I have a trained tensorflow.keras model. I'm loading my model and doing inference from my C code on CPU on Ubuntu 18.04. For performance reasons, I'm comparing different builts of Tensorflow.
The first built I have is the precompiled version that I downloaded from https://www.tensorflow.org/install/lang_c.
https://storage.googleapis.com/tensorflow/libtensorflow/libtensorflow-cpu-linux-x86_64-2.4.0.tar.gz
Then I built the tensorflow 2.4 from the source following the installation procedure here. I used the defaults in ./configure. Then I ran,
bazel build --config=opt //tensorflow/tools/lib_package:libtensorflow
Then I untar the generated file below and do the necessary exports (I didn't untar into /usr/local),
~/tensorflow/bazel-bin/tensorflow/tools/lib_package/libtensorflow.tar.gz
Lastly, I rebuilt the tensorflow 2.4 from the source, again used the defaults in ./configure. Then I ran,
bazel build --config=mkl --config=noaws --config=nogcp --config=nohdfs -c opt --copt=-mavx --copt=-mavx2 --copt=-mfma --copt=-mfpmath=both --copt=-msse4.1 --copt=-msse4.2 //tensorflow/tools/lib_package:libtensorflow
From what I read, this command should build tensorflow with intel-mkl support and with avx, avx2, fma, sse4.1 and sse4.2 instruction sets. I checked that my CPU supports those instructions. Then I untar the generated file and did the exports.

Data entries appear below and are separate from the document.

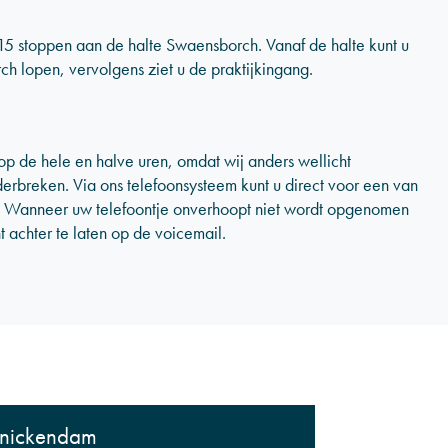
15 stoppen aan de halte Swaensborch. Vanaf de halte kunt u
 lopen, vervolgens ziet u de praktijkingang.
op de hele en halve uren, omdat wij anders wellicht
rbreken. Via ons telefoonsysteem kunt u direct voor een van
 Wanneer uw telefoontje onverhoopt niet wordt opgenomen
 achter te laten op de voicemail.
nickendam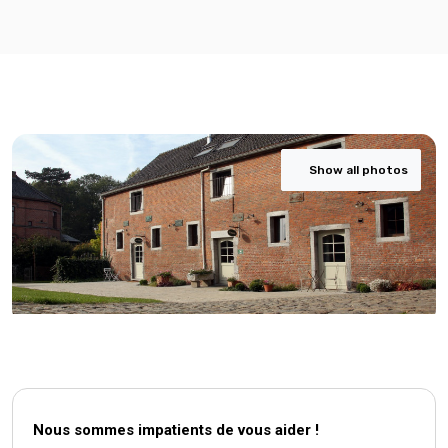
Show all photos
Nous sommes impatients de vous aider !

The performance results show that precompiled library is nearly twice as fast than the ones I built from the source. What am I doing wrong here, I couldn't find any other way other than using
--config=mkl -c opt --copt=-mavx --copt=-mavx2 --copt=-mfma --copt=-mfpmath=both --copt=-msse4.1 --copt=-msse4.2
Building with these options didn't show any change in performance. Is there a way to learn with which flags the precompiled versions were built, how can I reproduce it?
Thanks,